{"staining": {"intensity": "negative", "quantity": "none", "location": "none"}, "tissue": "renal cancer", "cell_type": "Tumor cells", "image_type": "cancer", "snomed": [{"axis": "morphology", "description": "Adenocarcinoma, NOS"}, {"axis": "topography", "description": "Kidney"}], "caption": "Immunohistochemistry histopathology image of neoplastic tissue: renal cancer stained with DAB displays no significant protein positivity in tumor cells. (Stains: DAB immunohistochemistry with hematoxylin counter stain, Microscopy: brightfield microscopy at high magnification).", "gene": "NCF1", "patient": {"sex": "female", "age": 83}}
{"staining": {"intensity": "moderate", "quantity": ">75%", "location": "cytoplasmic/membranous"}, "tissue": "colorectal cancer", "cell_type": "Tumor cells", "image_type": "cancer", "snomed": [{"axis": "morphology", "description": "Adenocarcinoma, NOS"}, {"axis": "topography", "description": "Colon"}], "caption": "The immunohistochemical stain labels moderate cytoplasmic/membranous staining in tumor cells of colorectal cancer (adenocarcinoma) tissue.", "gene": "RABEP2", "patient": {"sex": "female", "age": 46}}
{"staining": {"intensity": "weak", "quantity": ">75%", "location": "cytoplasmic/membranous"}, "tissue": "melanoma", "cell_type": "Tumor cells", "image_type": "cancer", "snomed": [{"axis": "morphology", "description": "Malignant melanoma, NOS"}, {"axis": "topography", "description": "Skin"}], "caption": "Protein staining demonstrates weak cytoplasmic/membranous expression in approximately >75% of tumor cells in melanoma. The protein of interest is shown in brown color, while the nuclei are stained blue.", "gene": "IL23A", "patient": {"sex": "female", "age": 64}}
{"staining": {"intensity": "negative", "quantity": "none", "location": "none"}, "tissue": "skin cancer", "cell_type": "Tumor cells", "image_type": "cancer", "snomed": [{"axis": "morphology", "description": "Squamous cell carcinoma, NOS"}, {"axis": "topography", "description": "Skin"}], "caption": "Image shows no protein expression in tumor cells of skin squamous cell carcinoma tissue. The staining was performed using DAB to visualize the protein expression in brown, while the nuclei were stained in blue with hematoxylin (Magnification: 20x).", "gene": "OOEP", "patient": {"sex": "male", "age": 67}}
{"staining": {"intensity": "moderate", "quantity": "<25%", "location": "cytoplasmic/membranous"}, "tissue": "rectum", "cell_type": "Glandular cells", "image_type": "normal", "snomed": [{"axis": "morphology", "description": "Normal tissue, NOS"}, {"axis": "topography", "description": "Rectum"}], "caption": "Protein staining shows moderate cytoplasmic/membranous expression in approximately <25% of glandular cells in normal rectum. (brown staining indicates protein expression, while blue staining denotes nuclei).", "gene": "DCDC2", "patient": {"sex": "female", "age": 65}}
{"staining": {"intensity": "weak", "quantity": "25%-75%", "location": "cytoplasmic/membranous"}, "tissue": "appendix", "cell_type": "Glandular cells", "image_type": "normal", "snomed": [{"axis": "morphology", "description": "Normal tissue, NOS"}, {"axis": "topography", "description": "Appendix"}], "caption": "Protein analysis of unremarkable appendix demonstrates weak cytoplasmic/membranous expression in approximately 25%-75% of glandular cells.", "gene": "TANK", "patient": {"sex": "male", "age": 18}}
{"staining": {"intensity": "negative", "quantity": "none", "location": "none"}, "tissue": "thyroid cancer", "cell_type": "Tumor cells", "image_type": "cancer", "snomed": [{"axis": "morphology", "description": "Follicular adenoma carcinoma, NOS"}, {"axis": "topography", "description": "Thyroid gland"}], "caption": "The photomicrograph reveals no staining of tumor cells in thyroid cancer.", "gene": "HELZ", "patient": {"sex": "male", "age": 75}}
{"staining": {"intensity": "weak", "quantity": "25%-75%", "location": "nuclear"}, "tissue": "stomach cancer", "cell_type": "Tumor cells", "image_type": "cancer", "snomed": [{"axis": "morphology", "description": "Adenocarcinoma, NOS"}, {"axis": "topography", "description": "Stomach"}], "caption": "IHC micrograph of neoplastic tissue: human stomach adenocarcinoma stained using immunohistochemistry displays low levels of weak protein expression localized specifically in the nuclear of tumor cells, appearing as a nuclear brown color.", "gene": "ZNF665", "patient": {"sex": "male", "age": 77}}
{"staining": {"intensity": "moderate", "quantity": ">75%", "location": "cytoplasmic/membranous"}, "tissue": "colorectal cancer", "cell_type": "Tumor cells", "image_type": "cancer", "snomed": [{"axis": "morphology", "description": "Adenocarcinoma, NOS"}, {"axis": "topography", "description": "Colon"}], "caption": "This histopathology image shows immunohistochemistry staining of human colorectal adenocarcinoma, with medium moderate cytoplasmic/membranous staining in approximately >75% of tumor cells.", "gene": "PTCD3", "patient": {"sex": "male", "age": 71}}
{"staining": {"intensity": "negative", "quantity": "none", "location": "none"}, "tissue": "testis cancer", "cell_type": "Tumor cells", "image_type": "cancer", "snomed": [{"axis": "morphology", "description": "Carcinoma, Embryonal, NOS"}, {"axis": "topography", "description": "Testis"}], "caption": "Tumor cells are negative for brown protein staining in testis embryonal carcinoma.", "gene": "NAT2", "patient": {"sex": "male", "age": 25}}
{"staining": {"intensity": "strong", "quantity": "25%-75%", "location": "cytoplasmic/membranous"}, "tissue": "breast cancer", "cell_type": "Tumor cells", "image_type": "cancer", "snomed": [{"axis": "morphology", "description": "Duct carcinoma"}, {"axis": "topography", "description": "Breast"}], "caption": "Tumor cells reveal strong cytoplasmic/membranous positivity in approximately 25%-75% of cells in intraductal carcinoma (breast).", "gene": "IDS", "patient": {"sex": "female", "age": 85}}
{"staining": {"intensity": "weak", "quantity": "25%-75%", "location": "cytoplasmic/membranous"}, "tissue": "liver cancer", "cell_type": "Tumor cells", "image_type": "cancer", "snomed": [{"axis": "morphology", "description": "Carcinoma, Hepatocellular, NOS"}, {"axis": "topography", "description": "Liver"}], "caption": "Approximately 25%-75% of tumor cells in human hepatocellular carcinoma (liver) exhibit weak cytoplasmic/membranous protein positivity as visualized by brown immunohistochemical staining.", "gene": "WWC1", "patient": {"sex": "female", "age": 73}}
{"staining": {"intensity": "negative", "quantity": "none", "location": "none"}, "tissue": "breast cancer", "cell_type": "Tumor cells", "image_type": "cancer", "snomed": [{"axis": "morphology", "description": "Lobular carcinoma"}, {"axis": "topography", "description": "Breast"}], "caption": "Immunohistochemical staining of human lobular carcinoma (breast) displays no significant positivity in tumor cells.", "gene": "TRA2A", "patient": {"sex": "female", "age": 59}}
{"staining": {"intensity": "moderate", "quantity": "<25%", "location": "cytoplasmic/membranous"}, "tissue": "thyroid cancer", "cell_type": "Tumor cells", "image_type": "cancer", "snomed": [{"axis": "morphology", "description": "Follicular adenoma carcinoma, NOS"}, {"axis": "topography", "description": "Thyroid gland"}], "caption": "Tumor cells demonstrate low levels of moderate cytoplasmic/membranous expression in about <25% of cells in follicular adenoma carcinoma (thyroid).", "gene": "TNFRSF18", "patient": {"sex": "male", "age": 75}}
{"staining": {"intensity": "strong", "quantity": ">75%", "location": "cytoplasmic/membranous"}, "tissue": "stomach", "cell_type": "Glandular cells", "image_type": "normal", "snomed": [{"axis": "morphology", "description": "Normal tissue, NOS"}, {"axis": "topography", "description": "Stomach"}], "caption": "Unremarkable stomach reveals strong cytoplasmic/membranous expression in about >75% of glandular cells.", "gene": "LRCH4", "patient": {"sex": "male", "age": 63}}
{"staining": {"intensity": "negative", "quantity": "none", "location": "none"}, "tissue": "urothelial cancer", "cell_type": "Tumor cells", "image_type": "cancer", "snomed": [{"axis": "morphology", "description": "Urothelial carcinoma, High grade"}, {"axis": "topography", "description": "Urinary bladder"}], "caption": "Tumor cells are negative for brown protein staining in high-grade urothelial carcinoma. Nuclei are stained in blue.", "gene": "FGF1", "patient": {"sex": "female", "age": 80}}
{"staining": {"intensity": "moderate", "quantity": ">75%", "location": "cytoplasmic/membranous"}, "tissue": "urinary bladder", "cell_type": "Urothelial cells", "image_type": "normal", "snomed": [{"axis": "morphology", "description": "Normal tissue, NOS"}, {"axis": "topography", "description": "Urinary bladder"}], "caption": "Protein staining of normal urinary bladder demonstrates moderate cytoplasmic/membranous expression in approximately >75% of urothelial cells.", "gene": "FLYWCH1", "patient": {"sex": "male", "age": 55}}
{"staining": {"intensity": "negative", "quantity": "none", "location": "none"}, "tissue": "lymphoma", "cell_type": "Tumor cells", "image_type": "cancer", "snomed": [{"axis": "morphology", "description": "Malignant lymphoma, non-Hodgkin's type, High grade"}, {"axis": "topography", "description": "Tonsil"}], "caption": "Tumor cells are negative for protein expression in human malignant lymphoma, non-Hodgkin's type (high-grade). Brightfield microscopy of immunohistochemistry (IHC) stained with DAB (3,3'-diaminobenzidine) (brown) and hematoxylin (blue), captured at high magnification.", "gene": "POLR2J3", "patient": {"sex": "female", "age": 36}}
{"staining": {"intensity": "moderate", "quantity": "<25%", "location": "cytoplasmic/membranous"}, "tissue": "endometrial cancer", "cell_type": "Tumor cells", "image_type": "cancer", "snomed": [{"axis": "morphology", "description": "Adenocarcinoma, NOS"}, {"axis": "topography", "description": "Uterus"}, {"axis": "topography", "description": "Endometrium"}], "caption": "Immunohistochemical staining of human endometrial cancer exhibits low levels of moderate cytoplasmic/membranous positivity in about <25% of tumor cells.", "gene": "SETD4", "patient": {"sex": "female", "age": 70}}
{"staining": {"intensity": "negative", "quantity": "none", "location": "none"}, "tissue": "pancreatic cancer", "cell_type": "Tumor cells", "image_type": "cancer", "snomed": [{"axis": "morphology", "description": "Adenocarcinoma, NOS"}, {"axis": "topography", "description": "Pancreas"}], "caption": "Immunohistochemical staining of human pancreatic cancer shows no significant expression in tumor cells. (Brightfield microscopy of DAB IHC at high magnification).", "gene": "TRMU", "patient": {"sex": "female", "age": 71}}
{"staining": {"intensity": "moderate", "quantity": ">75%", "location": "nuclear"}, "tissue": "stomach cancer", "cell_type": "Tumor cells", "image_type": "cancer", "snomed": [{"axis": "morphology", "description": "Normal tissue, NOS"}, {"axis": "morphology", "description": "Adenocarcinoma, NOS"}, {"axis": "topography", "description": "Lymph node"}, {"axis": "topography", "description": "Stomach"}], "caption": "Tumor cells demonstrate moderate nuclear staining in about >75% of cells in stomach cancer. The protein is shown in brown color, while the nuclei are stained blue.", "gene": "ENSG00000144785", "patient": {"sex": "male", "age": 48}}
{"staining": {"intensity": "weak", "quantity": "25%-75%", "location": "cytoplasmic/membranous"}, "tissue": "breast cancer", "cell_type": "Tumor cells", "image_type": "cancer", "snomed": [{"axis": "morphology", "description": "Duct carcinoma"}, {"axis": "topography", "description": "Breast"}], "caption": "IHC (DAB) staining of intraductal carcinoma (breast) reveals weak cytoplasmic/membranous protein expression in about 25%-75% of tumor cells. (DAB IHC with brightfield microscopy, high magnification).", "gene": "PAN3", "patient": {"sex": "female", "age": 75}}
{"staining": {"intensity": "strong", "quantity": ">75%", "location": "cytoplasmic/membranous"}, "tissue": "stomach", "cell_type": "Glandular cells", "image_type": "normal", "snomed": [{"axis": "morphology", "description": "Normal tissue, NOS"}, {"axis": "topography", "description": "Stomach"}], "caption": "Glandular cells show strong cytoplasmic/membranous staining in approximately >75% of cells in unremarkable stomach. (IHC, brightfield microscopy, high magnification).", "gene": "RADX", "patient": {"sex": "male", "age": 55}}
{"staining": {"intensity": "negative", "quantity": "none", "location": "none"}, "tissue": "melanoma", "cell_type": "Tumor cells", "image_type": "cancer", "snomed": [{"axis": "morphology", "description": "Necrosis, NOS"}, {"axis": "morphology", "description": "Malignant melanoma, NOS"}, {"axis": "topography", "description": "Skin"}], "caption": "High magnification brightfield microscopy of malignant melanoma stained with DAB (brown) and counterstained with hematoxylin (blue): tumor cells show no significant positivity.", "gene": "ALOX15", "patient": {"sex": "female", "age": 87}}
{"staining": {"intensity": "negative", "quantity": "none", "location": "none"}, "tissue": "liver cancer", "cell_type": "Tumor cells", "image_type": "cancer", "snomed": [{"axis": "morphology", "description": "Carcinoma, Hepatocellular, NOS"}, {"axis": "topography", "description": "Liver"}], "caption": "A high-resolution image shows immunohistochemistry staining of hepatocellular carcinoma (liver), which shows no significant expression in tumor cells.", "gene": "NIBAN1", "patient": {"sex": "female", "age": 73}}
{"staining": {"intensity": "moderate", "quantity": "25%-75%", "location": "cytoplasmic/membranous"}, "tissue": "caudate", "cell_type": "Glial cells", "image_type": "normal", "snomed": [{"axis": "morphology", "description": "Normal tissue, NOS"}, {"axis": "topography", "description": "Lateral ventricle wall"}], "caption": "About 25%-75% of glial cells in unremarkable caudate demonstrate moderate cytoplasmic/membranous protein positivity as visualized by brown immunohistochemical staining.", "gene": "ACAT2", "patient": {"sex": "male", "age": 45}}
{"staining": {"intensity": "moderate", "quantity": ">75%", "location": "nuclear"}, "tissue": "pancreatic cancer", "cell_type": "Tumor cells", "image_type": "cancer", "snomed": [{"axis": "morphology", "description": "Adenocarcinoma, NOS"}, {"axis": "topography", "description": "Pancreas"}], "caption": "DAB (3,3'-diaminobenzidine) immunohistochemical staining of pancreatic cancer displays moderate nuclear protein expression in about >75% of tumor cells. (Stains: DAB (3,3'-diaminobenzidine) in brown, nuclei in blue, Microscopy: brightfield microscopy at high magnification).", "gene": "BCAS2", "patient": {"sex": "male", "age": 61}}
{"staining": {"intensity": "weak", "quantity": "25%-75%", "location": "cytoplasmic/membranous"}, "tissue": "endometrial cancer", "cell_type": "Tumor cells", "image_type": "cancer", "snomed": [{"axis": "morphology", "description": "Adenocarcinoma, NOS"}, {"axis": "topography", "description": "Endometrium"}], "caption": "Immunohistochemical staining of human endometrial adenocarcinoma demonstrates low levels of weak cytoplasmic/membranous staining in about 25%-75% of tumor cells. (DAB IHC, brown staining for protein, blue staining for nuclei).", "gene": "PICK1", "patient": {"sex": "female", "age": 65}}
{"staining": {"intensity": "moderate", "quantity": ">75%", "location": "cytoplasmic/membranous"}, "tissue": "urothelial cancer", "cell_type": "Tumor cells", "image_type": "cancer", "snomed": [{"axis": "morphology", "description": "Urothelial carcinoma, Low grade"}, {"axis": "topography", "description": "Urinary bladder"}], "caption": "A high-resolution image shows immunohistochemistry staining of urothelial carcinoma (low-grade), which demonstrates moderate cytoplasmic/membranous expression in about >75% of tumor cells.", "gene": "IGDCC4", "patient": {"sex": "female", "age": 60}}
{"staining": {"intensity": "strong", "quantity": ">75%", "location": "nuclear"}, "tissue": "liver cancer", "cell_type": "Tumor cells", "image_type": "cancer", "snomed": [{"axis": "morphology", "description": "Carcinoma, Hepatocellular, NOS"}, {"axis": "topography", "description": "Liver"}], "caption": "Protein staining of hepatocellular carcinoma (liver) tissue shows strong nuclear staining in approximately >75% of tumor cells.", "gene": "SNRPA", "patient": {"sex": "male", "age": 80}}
###
ACTION ITEM – Filter the lines above so that only those with the string "Endometrium" remain, then copy them.

TASK SOLUTION –
{"staining": {"intensity": "moderate", "quantity": "<25%", "location": "cytoplasmic/membranous"}, "tissue": "endometrial cancer", "cell_type": "Tumor cells", "image_type": "cancer", "snomed": [{"axis": "morphology", "description": "Adenocarcinoma, NOS"}, {"axis": "topography", "description": "Uterus"}, {"axis": "topography", "description": "Endometrium"}], "caption": "Immunohistochemical staining of human endometrial cancer exhibits low levels of moderate cytoplasmic/membranous positivity in about <25% of tumor cells.", "gene": "SETD4", "patient": {"sex": "female", "age": 70}}
{"staining": {"intensity": "weak", "quantity": "25%-75%", "location": "cytoplasmic/membranous"}, "tissue": "endometrial cancer", "cell_type": "Tumor cells", "image_type": "cancer", "snomed": [{"axis": "morphology", "description": "Adenocarcinoma, NOS"}, {"axis": "topography", "description": "Endometrium"}], "caption": "Immunohistochemical staining of human endometrial adenocarcinoma demonstrates low levels of weak cytoplasmic/membranous staining in about 25%-75% of tumor cells. (DAB IHC, brown staining for protein, blue staining for nuclei).", "gene": "PICK1", "patient": {"sex": "female", "age": 65}}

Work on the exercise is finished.